Mr Faibille Jnr said the Commission believes that an enduring partnership with the Regional House of Chiefs and other key stakeholders in the region was the surest way of ensuring that the desired level of development for the region was achieved.
He said plans for the development of the Greater Jubilee full field was recently approved paving the way for expansion works on the current Jubilee field which would open new opportunities for the local service providers, create jobs and investment in the local economy.
Mr Faibille Jnr said the Commission since its establishment has been working on a number of laws that are critical for prudent regulation of the sector, adding that the Health Safety and Environment Regulation and the Data Management Regulations draft legislations have been laid before parliament for consideration.
He said government was determined that the country would not only be a recipient of direct resources from petroleum operations but create value through local content and local participation, “to this end the country took decisive steps to create an enabling environment for indigenous Ghanaian companies to thrive”.
He said the Commission has ensured that people in the project affected communities benefitted from the project, adding that this was clearly evidenced with the Onshore Receiving Facility at Sanzule where certain jobs and services were for indigenes of Sanzule community and the surrounding areas alone.
Mr Faibille announced that FPSO was currently producing about 45,000 barrels of oil and that FPSO partners were also conducting further studies in adjoining fields called ‘block 4’ and when proven to be economically viable it would result in increased reserves.
He said though the oil and gas sector had chalked some successes it was challenged with competition for space among various users of the sea.
“We have been informed of numerous incursions into the safety zones around our offshore installations”, he said and appealed to the chiefs and fishing communities to note that the zones were earmarked to also protect them and their activities.
Mr Faibille Jnr said the government would ensure that oil production contributed directly towards improving the standards of living of the people and accelerating socio-economic development.
Ogyeahoho Yaw Gyebi II, the President of the Western Regional House of Chiefs, called on the Commission and IOCs to help create alternative livelihoods for fishermen in the Western Region as various activities offshore were greatly affecting their fishing activities.

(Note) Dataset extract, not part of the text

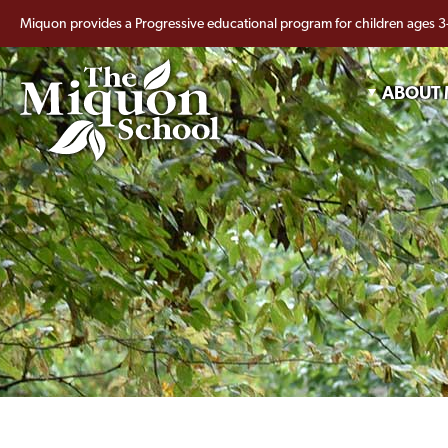
Miquon provides a Progressive educational program for children ages 3
ABOUT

He said there is the need for government to invest some of the oil revenue into other sectors of the economy to prevent the country from facing the ‘Dutch disease’ and urged IOCs to begin adding value to their produce.
On CSR, Ogyeahoho Gyebi asked that IOCs should involve them during the need assessment time instead of imposing projects on beneficiary communities and asked that they should invest more on education to enable the region get more category A schools.
Mr Mahami Salifu, Board Chairman of the Commission, said with the reconstituted board it was going to make a paradigm shift from talk shows to action oriented programmes.
He said the commission would continue to engage the appropriate stakeholders, especially chiefs, every six months instead of the annual meetings.